Składniki:
- 1 główka kapusty włoskiej
- 2 szkl ryżu
- 500g mięsa mielonego (np. karkówki lub łopatki)
- 2-3 duże cebule
- 2-3 ząbki czosnku
- pieprz
- sól
- majeranek
- przyprawa typu vegeta
- 2 łyżki oleju
- 1 łyżka octu
- 2 szkl bulionu
Przygotowanie:
Ryż zalewamy wodą, dodajemy sól i odrobinę vegety. Gotujemy na małym ogniu około 5-10 min aż trochę nam zmięknie (najlepiej by był "al dente"). Odcedzamy i przekładamy do dużego naczynia, do przestudzenia. Cebulę z czosnkiem obieramy, drobno siekamy i szklimy na patelni z odrobiną oleju. Po usmażeniu dodajemy do ryżu. Gdy cebulę mamy już z głowy :) zabieramy się za smażenie mięsa. Po usmażeniu mięso łączymy z ryżem i całość dokładnie mieszamy przyprawiając pieprzem, solą i majerankiem.
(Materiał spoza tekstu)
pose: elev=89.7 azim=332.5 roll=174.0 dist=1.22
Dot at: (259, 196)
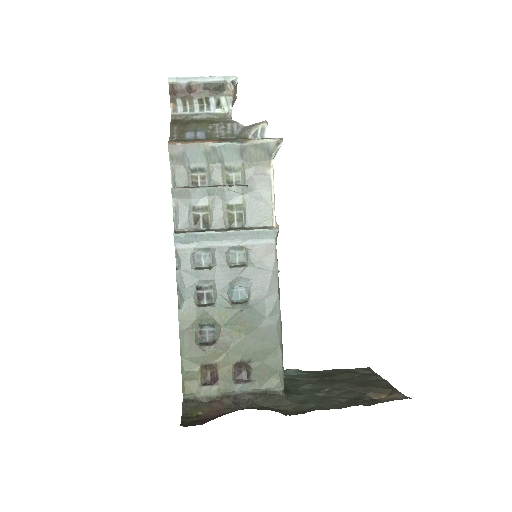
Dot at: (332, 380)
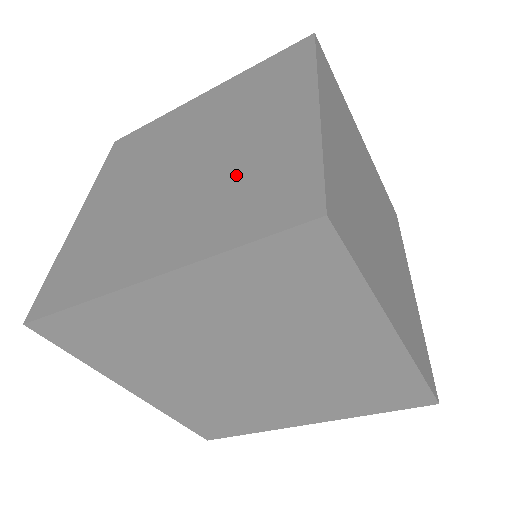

W dużym, najlepiej głębokim garnku gotujemy wodę. Wkładamy główkę kapusty obdartą z wierzchnich liści (wykorzystamy je do wyłożenia dna naczynia żaroodpornego i przykrycia gołąbków) i pozbawioną tzw. "głąba". Dodajemy do wrzątku odrobinę octu, by liście kapusty nam się nie rozpadały i gotujemy stopniowo ściągając pojedyncze liście. Gdy liście przestygną ścinamy ich zgrubiałą część łodygi(główny nerw) lub rozbijamy lekko tłuczkiem. Farsz nakładamy na środek każdego liścia a boki składamy do środka. Całość ciasno zwijam w roladkę, tak by nam nic nie wypływało. Dno dużego rondla, naczynia żaroodpornego lub brytfanny (co kto ma) wykładamy liśćmi kapusty. Gołąbki układamy ciasno obok siebie, warstwa po warstwie. Bulion podgrzewamy i zalewamy nim gołąbki(tak do 1/2 wysokości). Na wierzchu kładziemy pozostałe liście kapusty. Całość przykrywamy pokrywką i wstawiamy do piekarnika nagrzanego do 180 st.C na około 1,5 - 2 godziny sprawdzając od czasu do czasu, czy nasze liście są już miękkie i lekko zrumienione - jeśli nie pieczemy trochę dłużej. Gotowe gołąbki podajemy na ciepło z sosem pomidorowym lub grzybowym.